Nordirland nach dem Brexit

Land von Nordirland
Land von Nordirland

Seit dem Referendum im Jahr 2016 haben sich die Brexit-Verhandlungen immer wieder beim Thema Nordirland verhakt. Folgende Veränderungen in Nordirland sind ab dem 1. Januar 2021 denkbar: 

Verlagerung der Zollkontrollen:

Um ein Wiederaufflammen des Nordirlandkonflikts zu verhindern, muss eine harte Grenze zum EU-Mitglied Irland vermieden werden. Trotzdem müssen in Nordirland Zollkontrollen bei Waren aus den anderen Landesteilen Großbritanniens – also England, Schottland und Wales – vorgenommen werden. 

Der derzeitige Plan sieht eine Verlagerung der Kontrollstellen an die Häfen der Irischen See vor. Anhänger der nordirischen Unionspartei, die sich für einen Verbleib Nordirlands in Großbritannien stark machen, befürchten jedoch die Entstehung einer neuen „Seegrenze“ zur britischen Insel. In ihren Augen bindet diese Entscheidung Nordirland wirtschaftlich an das EU-Mitglied Irland. Menschen, die sich für eine Vereinigung Nordirlands mit Irland aussprechen, könnten ihrem Ziel dadurch näher kommen, befürchten sie.

Demographischer Wandel:

Das Karfreitagsabkommen von 1998 hat den 30-jährigen gewaltsamen Widerstand gegen die Herrschaft der Briten in Nordirland beendet. Es sieht vor, dass Menschen, die in Nordirland geboren werden, sich für die britische oder die irische Staatsangehörigkeit entscheiden können. Es ist auch möglich, beide Staatsbürgerschaften zu erwerben. 

Mehr als 800.000 der insgesamt 1,8 Millionen Einwohner Nordirlands besitzen derzeit irische Pässe, wie FactCheckNI ermittelte. Seit dem Brexit-Referendum ist die Nachfrage demnach stark gestiegen, da viele Menschen EU-Bürger bleiben wollen. 

Im kommenden Jahr, wenn die Auswirkungen des Brexit spürbar werden, könnten die Anträge weiter zunehmen. Wenn ein Großteil der Einwohner Nordirlands einen irischen Pass besitzt, könnte das die Forderungen nach einem vereinten Irland weiter anheizen. Es würde außerdem zu der bizarren Situation einer Nicht-EU-Region führen, deren Einwohner mehrheitlich EU-Bürger sind.

Belastungen für die Wirtschaft:

Nordirland wird weiterhin die EU-Binnenmarktstandards für Waren beachten – insbesondere für Industrieerzeugnisse und landwirtschaftliche Produkte. Zugleich werden Einfuhrdeklarationen für Waren notwendig, die von der britischen Insel kommen. Es gibt Anzeichen dafür, dass diese Bestimmungen die nordirische Wirtschaft belasten könnten, da zusätzliche Verwaltungskosten erforderlich werden. London hatte seine Unterstützung versprochen, doch Lobbygruppen kritisieren, dass die Kosten und der Aufwand der zusätzlichen Kontrollen trotzdem an den nordirischen Unternehmern hängen bleiben könnten. 

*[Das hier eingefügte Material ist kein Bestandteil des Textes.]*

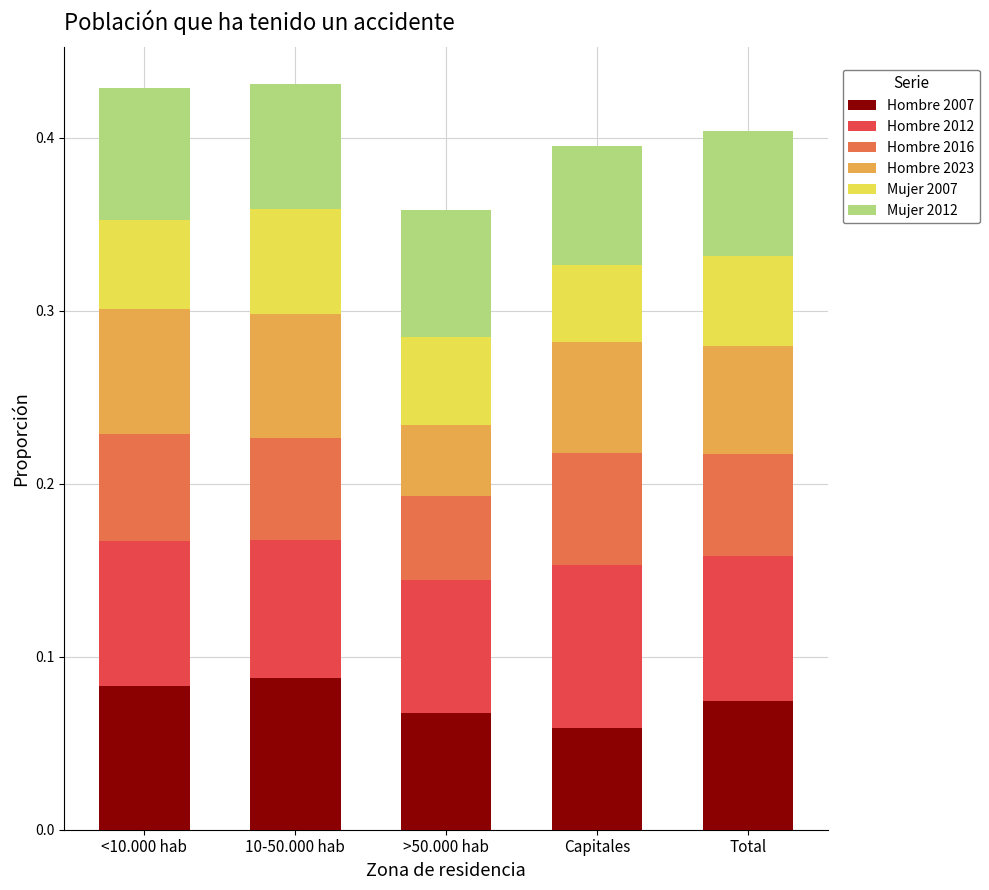

The Hombre 2007 series shows 0.0 at Capitales. True or false?

False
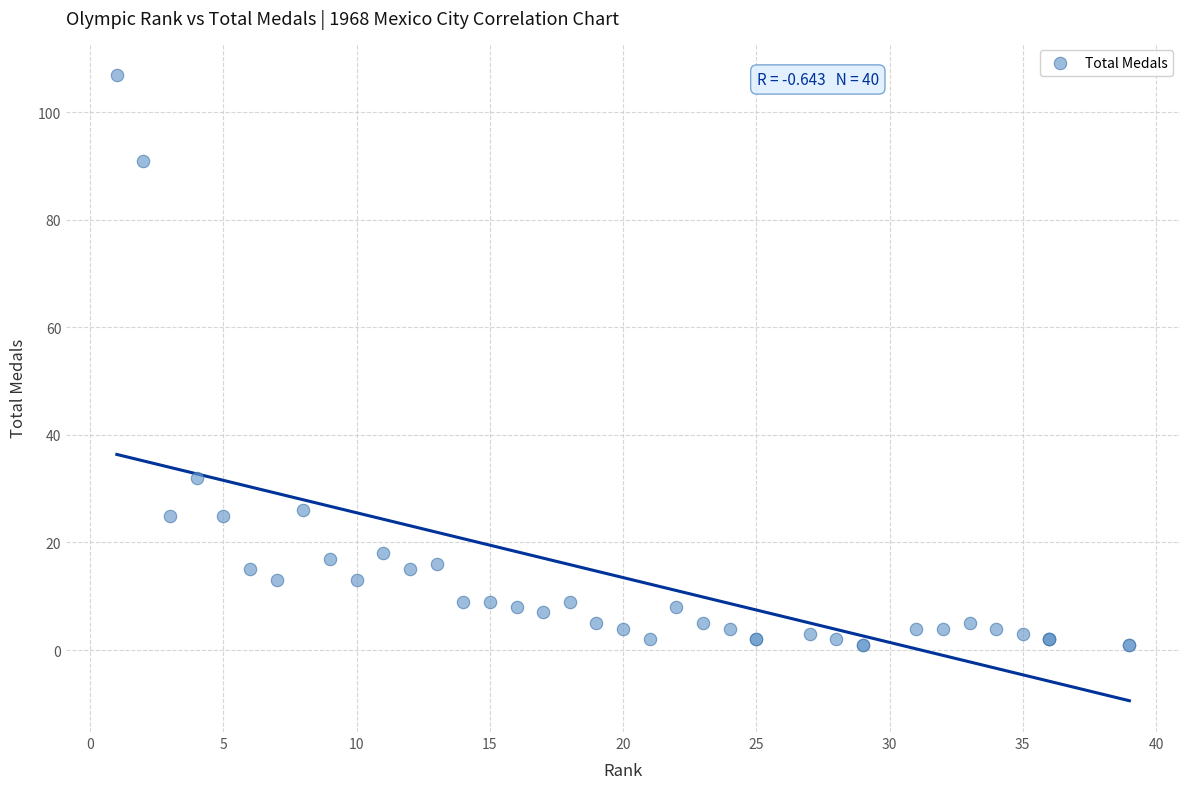

What Y value in the scatter plot is closest to 54?

32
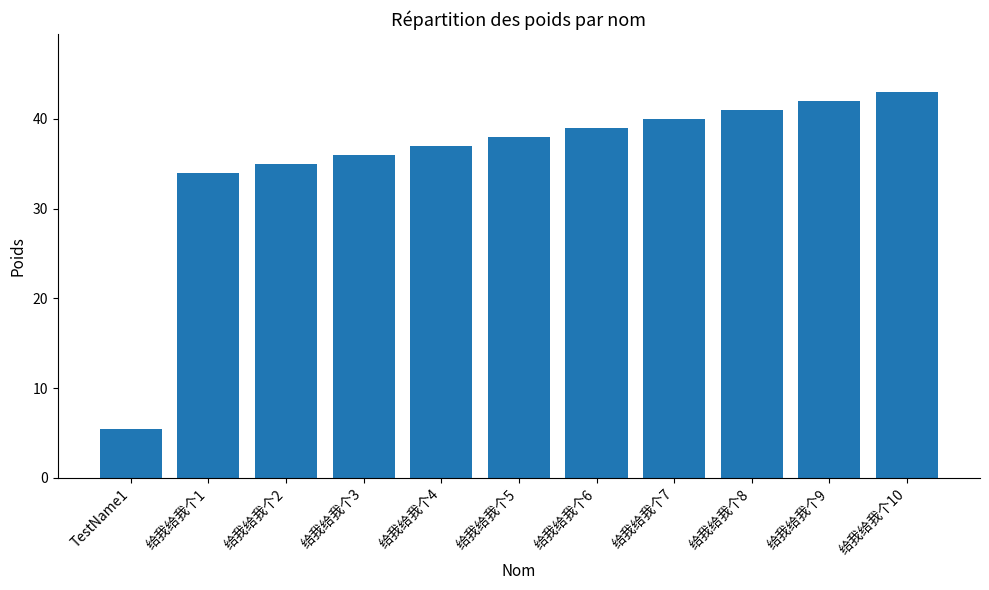

How many bars are there in total?

11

Steigende Lebenshaltungskosten:

Alle zusätzlichen Kosten bei der Einfuhr könnten die Unternehmer an die Verbraucher weitergeben. Fast ein Drittel der in Nordirland verkauften Waren stammen von der britischen Insel. Ohne ein staatliches Eingreifen könnten manche „Geschäftsmodelle unrentabel werden“, warnte der Vorsitzende des nordirischen Einzelhandelskonsortiums, Aodhán Connolly. Dadurch würden wiederum die Preise steigen und die Auswahl an Produkten sinken, sagte er und betonte, dass die Konsumenten in Nordirland etwa über die Hälfte des Einkommens von britischen Haushalten verfügen. 

Ungewissheit über die Zukunft:

In Nordirland herrscht eine große Unsicherheit über die Zukunft des Landes außerhalb der Europäischen Union. Wenn Großbritannien und der EU der Abschluss eines Handelsabkommens gelingen sollte, könnten die Sonderregelungen für Waren überflüssig werden. Andererseits versucht die Regierung in London derzeit, Teile des Brexit-Abkommens durch einseitige Gesetze zu untergraben, insbesondere in Hinblick auf den Handel Nordirlands mit der EU. Sollte der Brexit-Vertrag scheitern, könnte sich auch die begrenzte Sicherheit, die Nordirland derzeit genießt, in Luft auflösen.